§ WORK REQUEST: From the line that contains "How far in front" to the last line of the data, every line is to be transcribed exactly; no other line is to be included.

Start of DATA LISTING

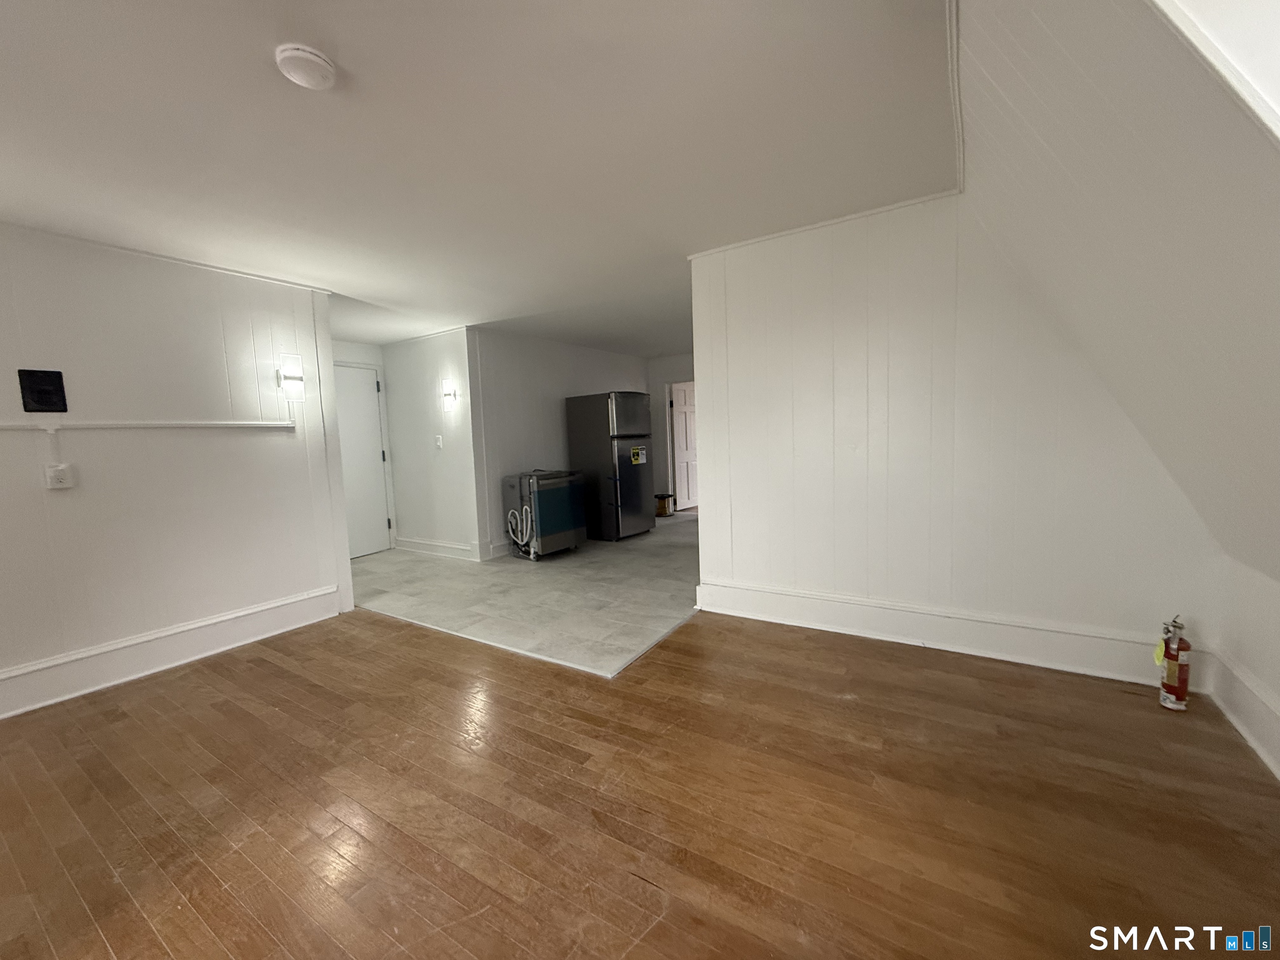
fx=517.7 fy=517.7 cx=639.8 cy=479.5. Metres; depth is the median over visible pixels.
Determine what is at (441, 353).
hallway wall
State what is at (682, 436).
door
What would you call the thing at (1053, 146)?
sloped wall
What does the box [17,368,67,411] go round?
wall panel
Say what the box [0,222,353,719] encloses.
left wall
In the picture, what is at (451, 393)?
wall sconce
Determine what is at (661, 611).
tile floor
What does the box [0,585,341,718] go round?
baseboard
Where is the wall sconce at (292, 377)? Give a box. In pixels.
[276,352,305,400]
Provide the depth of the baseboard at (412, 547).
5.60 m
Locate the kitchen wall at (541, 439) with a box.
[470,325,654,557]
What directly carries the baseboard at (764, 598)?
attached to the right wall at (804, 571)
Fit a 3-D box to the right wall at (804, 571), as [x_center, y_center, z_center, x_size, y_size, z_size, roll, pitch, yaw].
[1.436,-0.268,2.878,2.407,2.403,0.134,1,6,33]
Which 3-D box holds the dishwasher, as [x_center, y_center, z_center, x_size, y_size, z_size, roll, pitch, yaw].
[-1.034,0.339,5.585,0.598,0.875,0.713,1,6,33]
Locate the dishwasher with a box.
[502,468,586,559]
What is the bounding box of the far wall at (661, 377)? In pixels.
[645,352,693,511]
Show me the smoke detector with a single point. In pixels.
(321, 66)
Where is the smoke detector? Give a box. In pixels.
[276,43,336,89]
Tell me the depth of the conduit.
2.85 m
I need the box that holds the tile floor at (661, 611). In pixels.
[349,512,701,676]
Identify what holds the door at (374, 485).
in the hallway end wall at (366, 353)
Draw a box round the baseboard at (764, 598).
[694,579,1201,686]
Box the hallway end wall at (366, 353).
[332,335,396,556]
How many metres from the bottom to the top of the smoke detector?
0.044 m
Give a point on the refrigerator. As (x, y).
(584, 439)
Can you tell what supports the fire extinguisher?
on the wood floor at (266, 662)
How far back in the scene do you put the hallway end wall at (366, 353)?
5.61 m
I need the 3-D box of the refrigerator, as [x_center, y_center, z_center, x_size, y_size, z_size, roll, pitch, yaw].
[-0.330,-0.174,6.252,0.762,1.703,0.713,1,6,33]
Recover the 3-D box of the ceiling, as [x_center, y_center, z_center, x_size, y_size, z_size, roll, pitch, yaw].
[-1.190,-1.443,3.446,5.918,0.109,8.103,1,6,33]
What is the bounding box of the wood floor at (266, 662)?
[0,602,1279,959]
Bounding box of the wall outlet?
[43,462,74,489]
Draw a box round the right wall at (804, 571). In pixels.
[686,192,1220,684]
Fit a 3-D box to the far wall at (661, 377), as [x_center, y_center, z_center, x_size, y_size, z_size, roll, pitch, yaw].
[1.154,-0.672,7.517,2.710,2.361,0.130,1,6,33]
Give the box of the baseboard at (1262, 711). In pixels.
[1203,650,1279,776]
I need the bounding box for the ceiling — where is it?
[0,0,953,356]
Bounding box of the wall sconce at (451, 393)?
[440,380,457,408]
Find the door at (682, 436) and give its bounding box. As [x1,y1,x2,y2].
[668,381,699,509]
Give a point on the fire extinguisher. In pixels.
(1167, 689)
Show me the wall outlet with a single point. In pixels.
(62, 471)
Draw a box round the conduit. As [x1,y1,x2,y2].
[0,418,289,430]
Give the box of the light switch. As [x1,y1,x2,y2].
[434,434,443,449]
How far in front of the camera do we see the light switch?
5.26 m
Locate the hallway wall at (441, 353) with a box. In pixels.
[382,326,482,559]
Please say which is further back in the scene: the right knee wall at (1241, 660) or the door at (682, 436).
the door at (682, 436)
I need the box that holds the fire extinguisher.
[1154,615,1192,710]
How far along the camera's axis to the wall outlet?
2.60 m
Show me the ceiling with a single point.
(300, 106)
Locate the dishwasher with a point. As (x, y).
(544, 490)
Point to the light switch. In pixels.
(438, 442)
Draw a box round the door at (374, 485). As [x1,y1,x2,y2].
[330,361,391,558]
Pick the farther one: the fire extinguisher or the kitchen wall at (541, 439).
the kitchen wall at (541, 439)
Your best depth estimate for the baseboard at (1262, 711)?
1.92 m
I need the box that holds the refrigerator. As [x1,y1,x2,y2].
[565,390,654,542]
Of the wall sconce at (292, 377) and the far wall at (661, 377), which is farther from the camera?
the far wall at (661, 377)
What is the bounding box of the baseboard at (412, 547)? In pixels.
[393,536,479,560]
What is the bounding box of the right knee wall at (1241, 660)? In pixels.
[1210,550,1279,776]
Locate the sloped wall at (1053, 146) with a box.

End of DATA LISTING

§ RESPONSE TO THIS EXERCISE:
How far in front of the camera do we see the light switch?
5.26 m
Locate the hallway wall at (441, 353) with a box. In pixels.
[382,326,482,559]
Please say which is further back in the scene: the right knee wall at (1241, 660) or the door at (682, 436).
the door at (682, 436)
I need the box that holds the fire extinguisher.
[1154,615,1192,710]
How far along the camera's axis to the wall outlet?
2.60 m
Show me the ceiling with a single point.
(300, 106)
Locate the dishwasher with a point. As (x, y).
(544, 490)
Point to the light switch. In pixels.
(438, 442)
Draw a box round the door at (374, 485). As [x1,y1,x2,y2].
[330,361,391,558]
Pick the farther one: the fire extinguisher or the kitchen wall at (541, 439).
the kitchen wall at (541, 439)
Your best depth estimate for the baseboard at (1262, 711)?
1.92 m
I need the box that holds the refrigerator. As [x1,y1,x2,y2].
[565,390,654,542]
Of the wall sconce at (292, 377) and the far wall at (661, 377), which is farther from the camera?
the far wall at (661, 377)
What is the bounding box of the baseboard at (412, 547)? In pixels.
[393,536,479,560]
What is the bounding box of the right knee wall at (1241, 660)? In pixels.
[1210,550,1279,776]
Locate the sloped wall at (1053, 146) with a box.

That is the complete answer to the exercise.